After leaving Airbnb, Conley launched the Modern Elder Academy—"the world's first midlife wisdom school"—with sprawling campuses in Baja, Mexico and Santa Fe, New Mexico. The academy offers immersive programs for people navigating midlife transitions, leveraging everything Conley learned about mentorship, culture, and the underutilized wisdom of older workers.

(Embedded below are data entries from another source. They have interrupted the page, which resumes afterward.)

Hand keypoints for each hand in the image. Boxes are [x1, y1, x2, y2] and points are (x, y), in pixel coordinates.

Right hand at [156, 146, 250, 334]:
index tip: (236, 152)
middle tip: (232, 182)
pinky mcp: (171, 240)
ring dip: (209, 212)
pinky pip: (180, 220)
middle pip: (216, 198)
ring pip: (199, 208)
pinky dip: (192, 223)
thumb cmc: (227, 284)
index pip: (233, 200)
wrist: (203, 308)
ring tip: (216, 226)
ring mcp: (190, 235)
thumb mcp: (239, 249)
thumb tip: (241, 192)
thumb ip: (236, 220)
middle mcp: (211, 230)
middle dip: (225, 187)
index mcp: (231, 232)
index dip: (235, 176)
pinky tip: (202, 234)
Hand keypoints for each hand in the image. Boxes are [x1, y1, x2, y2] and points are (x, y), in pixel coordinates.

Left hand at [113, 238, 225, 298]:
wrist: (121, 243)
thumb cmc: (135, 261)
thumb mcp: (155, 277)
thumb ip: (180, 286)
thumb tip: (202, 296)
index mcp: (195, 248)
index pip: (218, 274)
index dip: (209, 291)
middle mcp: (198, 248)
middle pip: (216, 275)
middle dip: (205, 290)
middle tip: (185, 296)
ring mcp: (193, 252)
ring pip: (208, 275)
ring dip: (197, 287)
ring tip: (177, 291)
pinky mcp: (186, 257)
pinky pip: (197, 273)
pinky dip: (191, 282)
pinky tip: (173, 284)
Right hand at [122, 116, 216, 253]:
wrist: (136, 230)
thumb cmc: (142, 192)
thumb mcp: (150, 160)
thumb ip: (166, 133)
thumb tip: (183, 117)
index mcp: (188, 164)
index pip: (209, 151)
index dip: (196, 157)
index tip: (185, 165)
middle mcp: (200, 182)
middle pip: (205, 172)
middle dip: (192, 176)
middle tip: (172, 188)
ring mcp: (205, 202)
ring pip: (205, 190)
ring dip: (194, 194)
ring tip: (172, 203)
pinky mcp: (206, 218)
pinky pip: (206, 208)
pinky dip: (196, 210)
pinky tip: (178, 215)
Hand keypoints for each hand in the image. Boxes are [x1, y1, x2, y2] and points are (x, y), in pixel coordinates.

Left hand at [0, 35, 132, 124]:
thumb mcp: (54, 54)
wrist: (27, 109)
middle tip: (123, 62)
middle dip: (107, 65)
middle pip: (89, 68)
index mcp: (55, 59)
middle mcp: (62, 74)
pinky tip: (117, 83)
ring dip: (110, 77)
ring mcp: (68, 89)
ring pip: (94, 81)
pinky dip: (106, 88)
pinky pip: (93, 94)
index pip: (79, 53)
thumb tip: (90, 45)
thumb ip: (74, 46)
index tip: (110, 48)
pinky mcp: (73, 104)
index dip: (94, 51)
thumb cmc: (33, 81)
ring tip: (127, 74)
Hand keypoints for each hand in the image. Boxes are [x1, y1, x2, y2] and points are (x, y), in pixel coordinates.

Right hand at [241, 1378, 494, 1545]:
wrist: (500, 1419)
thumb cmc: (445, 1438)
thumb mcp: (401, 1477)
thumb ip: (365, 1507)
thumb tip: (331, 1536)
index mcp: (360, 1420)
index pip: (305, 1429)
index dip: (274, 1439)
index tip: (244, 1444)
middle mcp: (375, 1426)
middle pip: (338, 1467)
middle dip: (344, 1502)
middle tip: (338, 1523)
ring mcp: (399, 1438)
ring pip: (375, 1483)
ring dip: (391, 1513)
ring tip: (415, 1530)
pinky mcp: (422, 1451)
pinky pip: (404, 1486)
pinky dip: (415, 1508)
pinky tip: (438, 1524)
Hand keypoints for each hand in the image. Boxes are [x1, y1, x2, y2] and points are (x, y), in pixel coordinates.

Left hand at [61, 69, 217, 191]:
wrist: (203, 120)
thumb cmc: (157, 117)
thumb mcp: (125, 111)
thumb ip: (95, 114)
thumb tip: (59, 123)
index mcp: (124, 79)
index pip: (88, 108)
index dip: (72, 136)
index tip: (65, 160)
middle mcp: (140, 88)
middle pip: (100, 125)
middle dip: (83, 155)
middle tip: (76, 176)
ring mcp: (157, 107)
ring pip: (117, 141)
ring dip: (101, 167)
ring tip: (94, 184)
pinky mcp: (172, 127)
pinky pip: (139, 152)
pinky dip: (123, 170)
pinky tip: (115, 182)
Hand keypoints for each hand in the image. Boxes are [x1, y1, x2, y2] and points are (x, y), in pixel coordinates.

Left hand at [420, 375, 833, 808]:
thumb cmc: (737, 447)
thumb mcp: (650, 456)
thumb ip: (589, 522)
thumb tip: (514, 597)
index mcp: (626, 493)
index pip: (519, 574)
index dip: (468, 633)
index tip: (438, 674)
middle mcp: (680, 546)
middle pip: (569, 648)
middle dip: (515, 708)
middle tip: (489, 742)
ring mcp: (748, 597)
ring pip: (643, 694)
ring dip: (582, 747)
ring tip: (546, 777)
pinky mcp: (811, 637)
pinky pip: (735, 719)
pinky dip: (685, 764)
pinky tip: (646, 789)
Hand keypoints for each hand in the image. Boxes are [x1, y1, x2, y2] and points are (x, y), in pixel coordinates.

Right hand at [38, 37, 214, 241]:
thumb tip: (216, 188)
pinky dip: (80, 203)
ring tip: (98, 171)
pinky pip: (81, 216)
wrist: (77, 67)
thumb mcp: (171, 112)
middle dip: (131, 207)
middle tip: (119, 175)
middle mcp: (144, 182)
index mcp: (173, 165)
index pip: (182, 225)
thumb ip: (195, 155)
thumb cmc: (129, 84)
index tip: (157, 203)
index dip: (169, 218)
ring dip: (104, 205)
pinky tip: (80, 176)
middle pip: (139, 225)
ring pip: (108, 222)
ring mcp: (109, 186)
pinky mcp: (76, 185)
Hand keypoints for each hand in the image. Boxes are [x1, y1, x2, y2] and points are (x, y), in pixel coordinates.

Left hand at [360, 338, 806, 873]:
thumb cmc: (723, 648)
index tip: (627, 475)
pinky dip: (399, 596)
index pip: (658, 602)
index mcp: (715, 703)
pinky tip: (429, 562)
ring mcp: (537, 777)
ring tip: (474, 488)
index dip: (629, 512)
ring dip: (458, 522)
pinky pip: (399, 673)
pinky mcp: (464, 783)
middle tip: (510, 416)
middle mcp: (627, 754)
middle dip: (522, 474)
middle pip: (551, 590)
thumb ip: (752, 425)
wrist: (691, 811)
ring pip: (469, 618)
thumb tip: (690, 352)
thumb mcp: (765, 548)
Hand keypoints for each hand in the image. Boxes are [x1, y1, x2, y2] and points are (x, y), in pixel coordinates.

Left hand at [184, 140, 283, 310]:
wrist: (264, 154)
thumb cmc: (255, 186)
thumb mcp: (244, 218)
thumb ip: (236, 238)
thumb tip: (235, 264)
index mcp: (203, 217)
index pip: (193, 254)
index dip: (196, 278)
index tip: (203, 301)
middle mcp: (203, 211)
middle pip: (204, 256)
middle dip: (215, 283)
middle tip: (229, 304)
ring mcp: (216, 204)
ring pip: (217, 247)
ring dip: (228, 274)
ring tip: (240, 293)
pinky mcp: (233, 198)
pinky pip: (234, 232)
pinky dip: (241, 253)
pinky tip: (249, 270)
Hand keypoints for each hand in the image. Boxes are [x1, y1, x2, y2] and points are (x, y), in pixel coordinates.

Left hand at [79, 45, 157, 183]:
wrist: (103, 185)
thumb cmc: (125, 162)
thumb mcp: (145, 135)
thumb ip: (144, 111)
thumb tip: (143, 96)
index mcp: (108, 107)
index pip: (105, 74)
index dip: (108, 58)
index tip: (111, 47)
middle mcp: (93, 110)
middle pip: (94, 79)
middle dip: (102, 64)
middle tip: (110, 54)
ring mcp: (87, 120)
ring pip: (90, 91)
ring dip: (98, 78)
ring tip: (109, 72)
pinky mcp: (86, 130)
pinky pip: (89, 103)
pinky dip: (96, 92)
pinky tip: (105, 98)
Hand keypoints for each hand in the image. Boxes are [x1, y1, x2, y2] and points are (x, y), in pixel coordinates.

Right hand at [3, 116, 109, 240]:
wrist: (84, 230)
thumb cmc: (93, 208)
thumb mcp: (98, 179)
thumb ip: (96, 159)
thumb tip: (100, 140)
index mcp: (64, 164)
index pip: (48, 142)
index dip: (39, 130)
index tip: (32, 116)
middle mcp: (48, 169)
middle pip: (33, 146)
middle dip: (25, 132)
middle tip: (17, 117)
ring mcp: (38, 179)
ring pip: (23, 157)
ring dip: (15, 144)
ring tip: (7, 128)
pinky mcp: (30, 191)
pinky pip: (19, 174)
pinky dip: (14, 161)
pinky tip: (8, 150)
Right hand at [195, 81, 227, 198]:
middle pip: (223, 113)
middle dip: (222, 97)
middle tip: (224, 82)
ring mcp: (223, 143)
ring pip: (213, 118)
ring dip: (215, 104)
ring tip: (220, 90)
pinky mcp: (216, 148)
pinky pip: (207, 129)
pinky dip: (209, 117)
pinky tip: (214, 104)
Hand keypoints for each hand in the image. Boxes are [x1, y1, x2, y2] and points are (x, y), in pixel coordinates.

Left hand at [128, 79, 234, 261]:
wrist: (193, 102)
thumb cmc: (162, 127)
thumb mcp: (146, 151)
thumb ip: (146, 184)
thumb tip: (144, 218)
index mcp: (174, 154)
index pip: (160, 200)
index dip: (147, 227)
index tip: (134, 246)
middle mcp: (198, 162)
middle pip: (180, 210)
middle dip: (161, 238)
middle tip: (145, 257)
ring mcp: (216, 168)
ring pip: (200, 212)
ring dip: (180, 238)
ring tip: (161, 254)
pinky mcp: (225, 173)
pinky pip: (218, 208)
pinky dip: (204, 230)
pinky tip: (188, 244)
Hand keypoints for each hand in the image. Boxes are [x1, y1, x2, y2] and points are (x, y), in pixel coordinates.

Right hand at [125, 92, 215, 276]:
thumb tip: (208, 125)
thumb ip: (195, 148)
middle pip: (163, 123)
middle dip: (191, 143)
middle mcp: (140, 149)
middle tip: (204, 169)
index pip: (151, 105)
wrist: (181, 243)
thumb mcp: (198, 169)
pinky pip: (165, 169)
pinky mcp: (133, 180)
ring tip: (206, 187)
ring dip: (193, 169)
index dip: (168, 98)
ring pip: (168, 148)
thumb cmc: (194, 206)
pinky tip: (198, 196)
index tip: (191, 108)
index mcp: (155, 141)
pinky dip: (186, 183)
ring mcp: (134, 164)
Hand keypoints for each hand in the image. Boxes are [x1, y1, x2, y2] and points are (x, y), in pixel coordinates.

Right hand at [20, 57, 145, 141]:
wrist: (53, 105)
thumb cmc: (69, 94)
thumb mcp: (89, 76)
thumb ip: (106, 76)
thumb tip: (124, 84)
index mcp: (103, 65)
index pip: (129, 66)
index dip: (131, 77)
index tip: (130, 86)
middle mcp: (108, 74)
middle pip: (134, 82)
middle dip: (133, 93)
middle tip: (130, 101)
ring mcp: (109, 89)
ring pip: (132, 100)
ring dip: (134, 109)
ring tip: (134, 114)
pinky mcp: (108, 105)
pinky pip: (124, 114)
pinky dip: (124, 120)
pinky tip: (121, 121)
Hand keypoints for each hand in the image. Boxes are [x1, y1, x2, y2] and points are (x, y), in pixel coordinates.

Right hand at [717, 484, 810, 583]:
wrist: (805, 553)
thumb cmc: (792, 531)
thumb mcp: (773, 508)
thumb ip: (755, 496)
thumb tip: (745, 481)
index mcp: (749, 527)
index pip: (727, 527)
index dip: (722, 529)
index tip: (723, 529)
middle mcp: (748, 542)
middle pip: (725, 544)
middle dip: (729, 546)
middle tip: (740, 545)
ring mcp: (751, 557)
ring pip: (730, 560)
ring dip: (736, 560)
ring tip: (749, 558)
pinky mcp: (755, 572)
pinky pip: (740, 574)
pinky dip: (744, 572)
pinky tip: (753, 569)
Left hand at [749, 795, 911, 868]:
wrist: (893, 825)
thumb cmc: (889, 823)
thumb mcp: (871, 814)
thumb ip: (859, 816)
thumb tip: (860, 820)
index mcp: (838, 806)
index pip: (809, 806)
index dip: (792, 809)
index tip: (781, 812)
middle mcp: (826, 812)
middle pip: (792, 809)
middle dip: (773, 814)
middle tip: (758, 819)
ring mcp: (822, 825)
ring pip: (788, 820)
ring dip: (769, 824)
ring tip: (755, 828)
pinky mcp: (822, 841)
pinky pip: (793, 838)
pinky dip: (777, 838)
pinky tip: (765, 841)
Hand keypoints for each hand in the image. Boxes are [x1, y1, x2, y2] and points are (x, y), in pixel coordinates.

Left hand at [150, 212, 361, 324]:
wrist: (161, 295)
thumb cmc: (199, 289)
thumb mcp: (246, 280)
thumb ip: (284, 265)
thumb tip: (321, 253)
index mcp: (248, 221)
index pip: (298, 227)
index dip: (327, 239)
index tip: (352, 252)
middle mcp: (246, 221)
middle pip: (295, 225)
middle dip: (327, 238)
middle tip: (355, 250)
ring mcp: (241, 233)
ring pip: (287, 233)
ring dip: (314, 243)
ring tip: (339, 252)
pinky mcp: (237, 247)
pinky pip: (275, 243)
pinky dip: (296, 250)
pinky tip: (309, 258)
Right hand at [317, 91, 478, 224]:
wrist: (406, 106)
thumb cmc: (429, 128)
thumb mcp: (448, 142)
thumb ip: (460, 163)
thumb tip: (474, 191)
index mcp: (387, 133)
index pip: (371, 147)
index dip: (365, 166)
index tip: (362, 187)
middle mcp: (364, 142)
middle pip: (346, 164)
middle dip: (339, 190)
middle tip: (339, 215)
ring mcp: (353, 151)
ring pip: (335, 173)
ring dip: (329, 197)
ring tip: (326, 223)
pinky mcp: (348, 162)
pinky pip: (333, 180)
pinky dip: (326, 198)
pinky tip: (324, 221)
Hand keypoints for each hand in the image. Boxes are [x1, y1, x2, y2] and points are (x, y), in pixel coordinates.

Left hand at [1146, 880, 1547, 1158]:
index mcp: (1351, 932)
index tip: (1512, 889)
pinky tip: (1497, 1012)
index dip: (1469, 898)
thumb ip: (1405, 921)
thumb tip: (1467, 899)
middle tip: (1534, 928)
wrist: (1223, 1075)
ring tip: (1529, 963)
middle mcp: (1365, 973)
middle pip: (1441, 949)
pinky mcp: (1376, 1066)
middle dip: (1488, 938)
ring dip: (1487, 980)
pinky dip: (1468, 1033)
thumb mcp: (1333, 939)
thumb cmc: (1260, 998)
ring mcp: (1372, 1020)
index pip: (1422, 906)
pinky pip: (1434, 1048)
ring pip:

He's also become a vocal advocate for intergenerational collaboration in tech. He wrote *Wisdom at Work: The Making of a Modern Elder* after his Airbnb experience, researching why Silicon Valley has so little age diversity. His findings: younger brains have fluid intelligence (fast, focused, linear problem-solving), while older brains develop crystallized intelligence (pattern recognition, systems thinking, holistic perspectives). The combination is powerful—when it works.
Conley's advice to older workers: show up with curiosity and positive energy. Don't pretend to know things you don't. Be both mentor and mentee. And to companies hiring: look for generalists with good energy, not just specialists. In the AI era, Conley argues, human wisdom becomes more valuable, not less. The question is whether companies will recognize it.